Since the release of Kathryn Bigelow's Iraq war film The Hurt Locker, friends and family have been e-mailing and calling to ask what Jeremiah, my boyfriend of several years, thinks of it. Has he seen it yet? Is it realistic? I imagine them wondering: Do they really stuff roadside bombs into the body cavities of dead people?
Jeremiah, I explain, won't see the film, which from what we could tell of the trailer seemed to be about his life and the lives of all the Explosive Ordnance Disposal technicians he knew. Jeremiah did two tours in Iraq with the Navy, the first one disarming IEDs (a.k.a. "improvised explosive devices") inside the Dora Market in southern Baghdad in 2006, and the second one sweeping for roadside bombs in the Al Anbar province. Explaining his job — and what exactly sailors were doing in the Iraqi desert — was always a challenge.
"In short," I'd tell people, "he disarms bombs." Navy EOD techs have the added benefit of knowing how to do this underwater, in scuba gear.
"Isn't that dangerous?" people would invariably respond. What are you supposed to say to that?
Last year, Jeremiah did not re-enlist, and so this movie is more about his past than our present. We heard about it a couple of months ago on an EOD message board. Mostly, he didn't want to see the film for a reason that I suspect follows many people who have been to war and who are later confronted with fictionalized versions.
"I don't want to see it because I've actually done it," he said — "it" meaning both war in general and the car bomb scene, in particular, snipped into the trailer. "I don't have a need to see someone else do it."
I wasn't planning to see it either until it occurred to me that all the people I know who have long been curious about Jeremiah will now base their understanding of him on this film. I wanted to know if it was faithful to his experience, as well as to mine in waiting for him to complete both tours. I had also initially assumed The Hurt Locker would be an ignorable dud, another unfortunate Hollywood war mash of heavy metal, buzz cuts and bad words. That everyone from Roger Ebert to NPR has called it quite the opposite — an immediate Oscar short-lister; the best film made yet about Iraq — suddenly made ignoring it impossible, for me at least.
So I went to a matinee by myself. For more than two hours, I felt short of breath. The film has few recuperative lulls: One on top of the other it piles on stories I have heard from Jeremiah — the car bomb, the roadside IED, the bombmaker's cache, the suicide bomber post-blast.

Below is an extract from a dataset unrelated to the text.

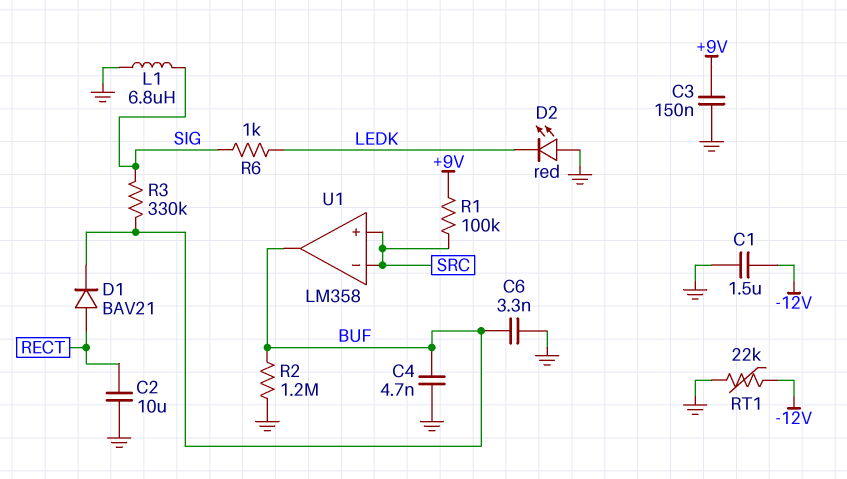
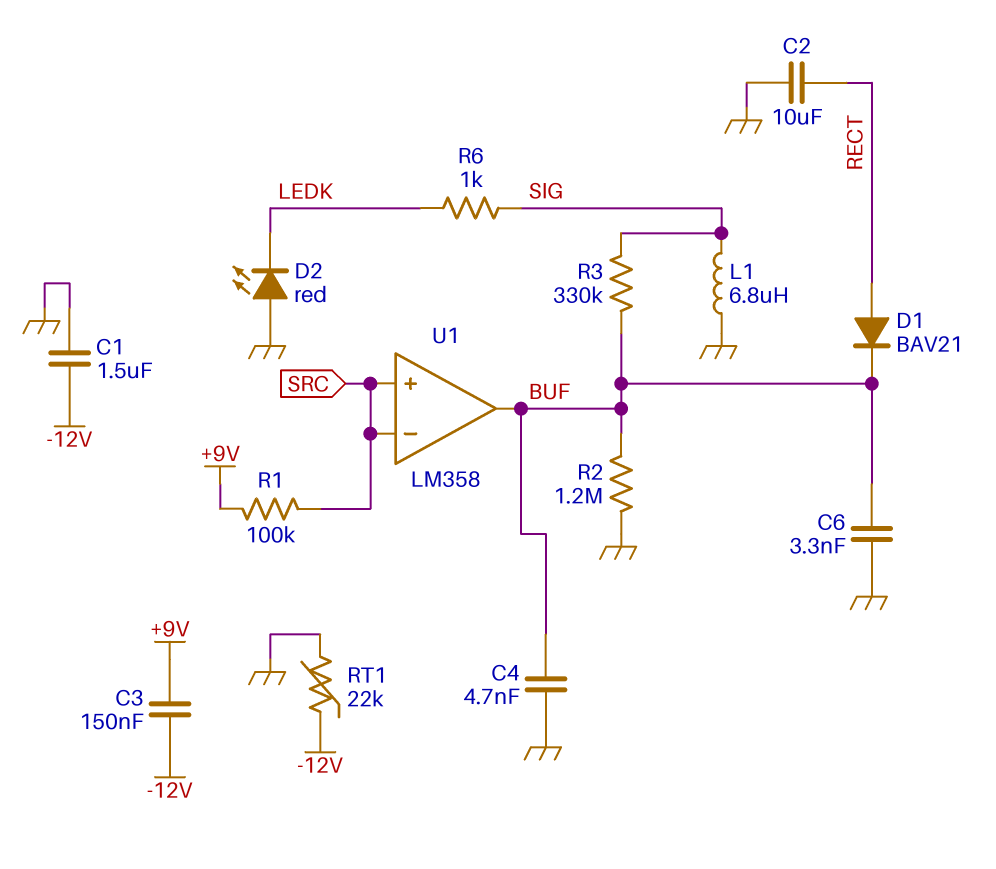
C3: 150nF (+9V, GND) -> 150nF (+9V, -12V)

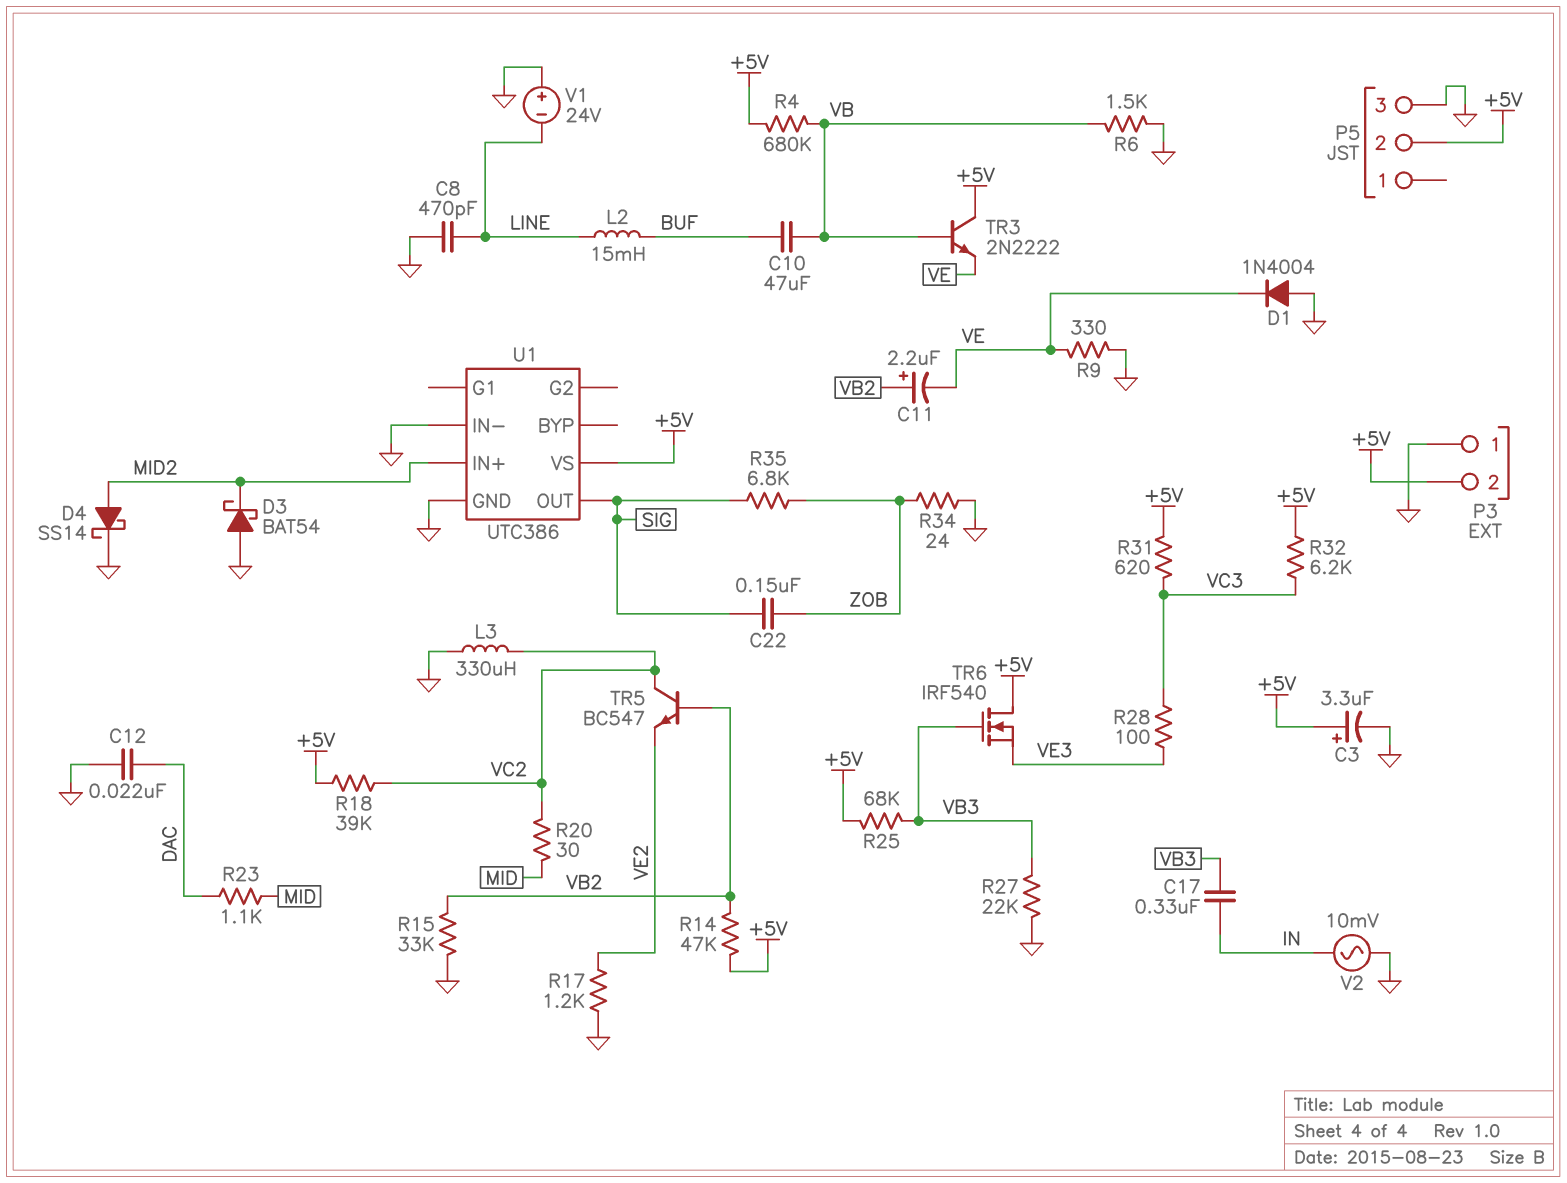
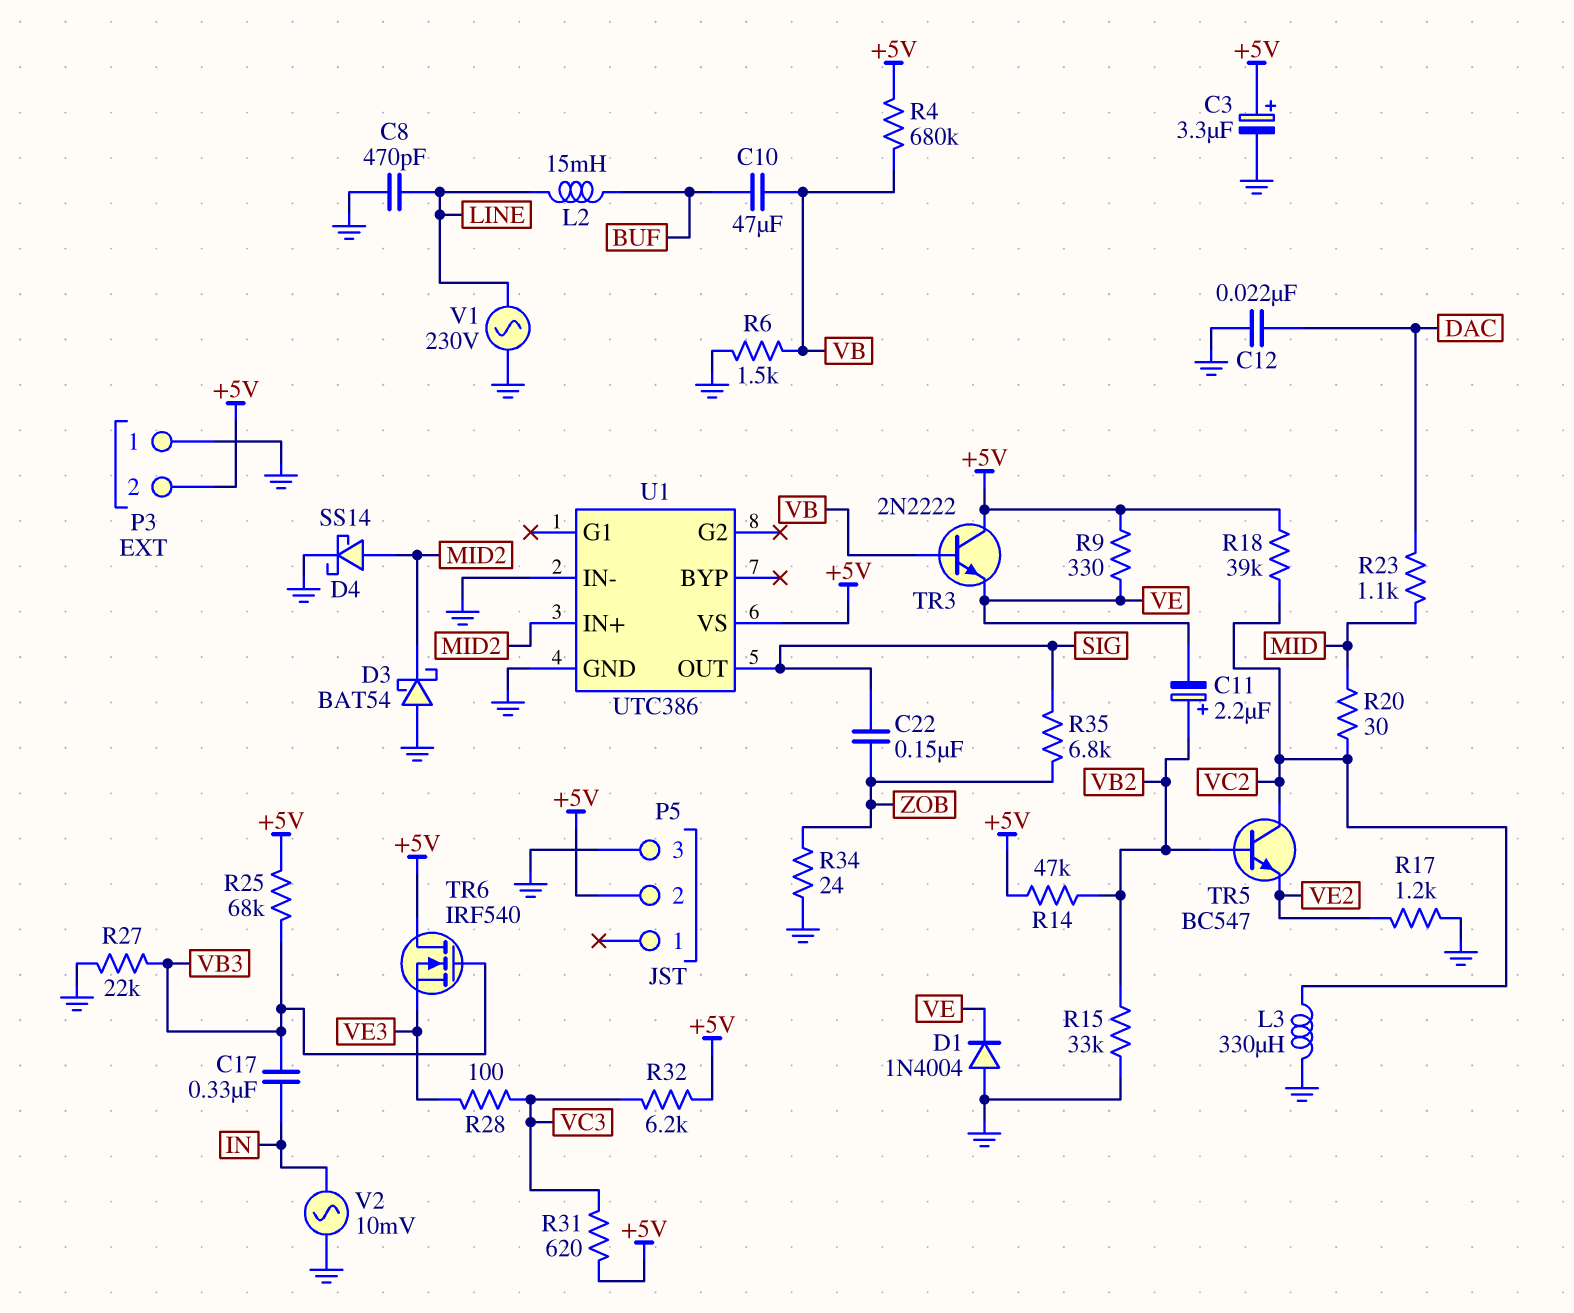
R9: 330 (GND, VE) -> 330 (+5V, VE)
V1: 24V (plus GND, minus LINE) -> AC 230V (GND, LINE)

I recognized in the film an EOD sixth sense for details out of place: children where they should not be, cars parked at odd angles, rocks and debris strewn in unnatural order. EODs are always running through a game of I-Spy in which every benign object and stray dog takes on the look of a trigger. Training yourself to think this way is a blessing in the field and a curse that follows you home. I know this because many times Jeremiah and I have been hiking near our home in Georgia and he has pulled me aside from invisible spider webs.
"How did you see that?" I ask.
"Trip lines," he says.
I was later telling him about the movie's success at capturing what he calls back home his "paranoia."
"It definitely saves your life," he said, recalling a memory from his Dora Market days. "Over a period of four days, I watched this 50-pound bag of white rice move down the street. On a Tuesday, it was up against the wall, and every day I drove by, it got an inch closer to the road. On the fourth day, we're parked right by it."
When he sliced the bag open, it turned out to be full of homemade explosives, still waiting for a charge.
Now he wanted to know all about the film, although he still wasn't planning to see it. Did it show the bodies? Because most people think cutting wires is cool, but they don't think of the bodies.
I can't speak to the technical accuracy of the film (although I'm pretty sure it is never protocol to remove your bomb suit while handling a trunkload of mortar rounds because you would rather "die comfortable"). But the fundamental nature of the job — its total selflessness while chasing a high that is, in other ways, very selfish — seemed pitch-perfect. I have heard Jeremiah tell people many times that he went into EOD because he wanted to save lives instead of taking them. Director Kathryn Bigelow gets this.
In narrowing in on EOD techs, of all little-celebrated specialties in combat, the film also got what Jeremiah told me several years ago about Iraq: that the central battle there is not between infantrymen and insurgents, but between the bombmakers and the soldiers who disarm them, over and over again, in a cyclical game that turns cell phones into weapons and children into suspects, rendering every lesson of conventional warfare useless.
Listening to me talk about the movie, Jeremiah admitted to another reason for not wanting to see it: "It might make me want to go back."